5. En premier lieu, Mme D... A..., directrice de l'immigration et des relations avec les usagers à la préfecture de Maine-et-Loire, bénéficie d'une délégation de signature du préfet en date du 4 décembre 2018, régulièrement publiée au recueil des actes administratifs spécial n° 87 du 7 décembre 2018, pour signer " (...) j) Les décisions d'application du règlement Dublin III (arrêtés de transfert, assignations à résidence) (...) ". Dès lors, le moyen tiré de l'incompétence de l'auteur de la décision contestée d'assignation à résidence manque en fait et doit être écarté.

6. En deuxième lieu, la décision du 28 décembre 2018 assignant Mme E... à résidence dans le département de la Sarthe comporte l'exposé des considérations de fait et de droit qui la fondent.

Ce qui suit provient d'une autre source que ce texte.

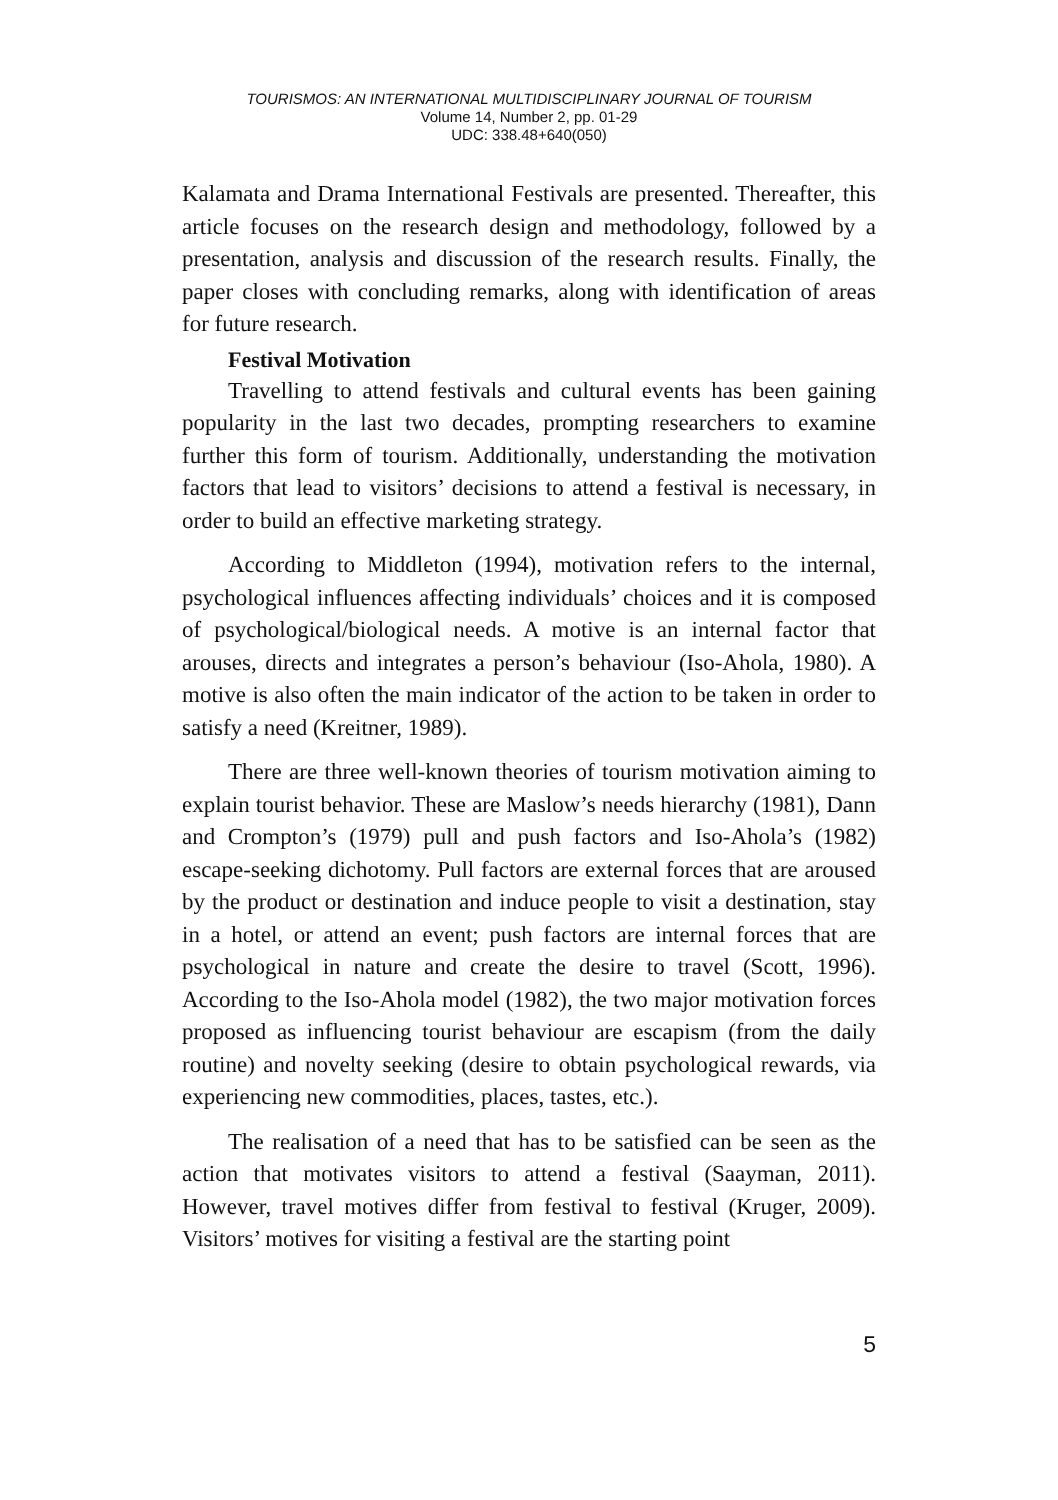TOURISMOS: AN INTERNATIONAL MULTIDISCIPLINARY JOURNAL OF TOURISM
Volume 14, Number 2, pp. 01-29
UDC: 338.48+640(050)
Kalamata and Drama International Festivals are presented. Thereafter, this article focuses on the research design and methodology, followed by a presentation, analysis and discussion of the research results. Finally, the paper closes with concluding remarks, along with identification of areas for future research.
Festival Motivation
Travelling to attend festivals and cultural events has been gaining popularity in the last two decades, prompting researchers to examine further this form of tourism. Additionally, understanding the motivation factors that lead to visitors’ decisions to attend a festival is necessary, in order to build an effective marketing strategy.
According to Middleton (1994), motivation refers to the internal, psychological influences affecting individuals’ choices and it is composed of psychological/biological needs. A motive is an internal factor that arouses, directs and integrates a person’s behaviour (Iso-Ahola, 1980). A motive is also often the main indicator of the action to be taken in order to satisfy a need (Kreitner, 1989).
There are three well-known theories of tourism motivation aiming to explain tourist behavior. These are Maslow’s needs hierarchy (1981), Dann and Crompton’s (1979) pull and push factors and Iso-Ahola’s (1982) escape-seeking dichotomy. Pull factors are external forces that are aroused by the product or destination and induce people to visit a destination, stay in a hotel, or attend an event; push factors are internal forces that are psychological in nature and create the desire to travel (Scott, 1996). According to the Iso-Ahola model (1982), the two major motivation forces proposed as influencing tourist behaviour are escapism (from the daily routine) and novelty seeking (desire to obtain psychological rewards, via experiencing new commodities, places, tastes, etc.).
The realisation of a need that has to be satisfied can be seen as the action that motivates visitors to attend a festival (Saayman, 2011). However, travel motives differ from festival to festival (Kruger, 2009). Visitors’ motives for visiting a festival are the starting point
5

Elle est ainsi suffisamment motivée au regard des exigences des articles L. 561-1 et L. 561-2 du code de l'entrée et du séjour des étrangers et du droit d'asile. Il suit de là que le moyen tiré de l'insuffisante motivation de cette décision manque en fait et doit être écarté.

7. En dernier lieu, l'article 8 de la convention européenne de sauvegarde des droits de l'homme et des libertés fondamentales stipule que " 1. Toute personne a droit au respect de sa vie privée et familiale, de son domicile et de sa correspondance. 2. Il ne peut y avoir ingérence d'une autorité publique dans l'exercice de ce droit que pour autant que cette ingérence est prévue par la loi et qu'elle constitue une mesure qui, dans une société démocratique, est nécessaire à la sécurité nationale, à la sûreté publique, au bien-être économique du pays, à la défense de l'ordre et à la prévention des infractions pénales, à la protection de la santé ou de la morale, ou à la protection des droits et libertés d'autrui ". Par ailleurs, l'article 3 de la convention internationale relative aux droits de l'enfant stipule que " Dans toutes les décisions qui concernent les enfants, qu'elles soient le fait d'institutions publiques ou privées de protection sociale, des tribunaux, des autorités administratives ou des organes législatifs, l'intérêt supérieur de l'enfant doit être une considération primordiale ". Il résulte de ces stipulations, qui peuvent être utilement invoquées à l'appui d'un recours pour excès de pouvoir, que, dans l'exercice de son pouvoir d'appréciation, l'autorité administrative doit accorder une attention primordiale à l'intérêt supérieur des enfants dans toutes les décisions les concernant. Ces stipulations sont applicables non seulement aux décisions qui ont pour objet de régler la situation personnelle d'enfants mineurs mais aussi à celles qui ont pour effet d'affecter, de manière suffisamment directe et certaine, leur situation.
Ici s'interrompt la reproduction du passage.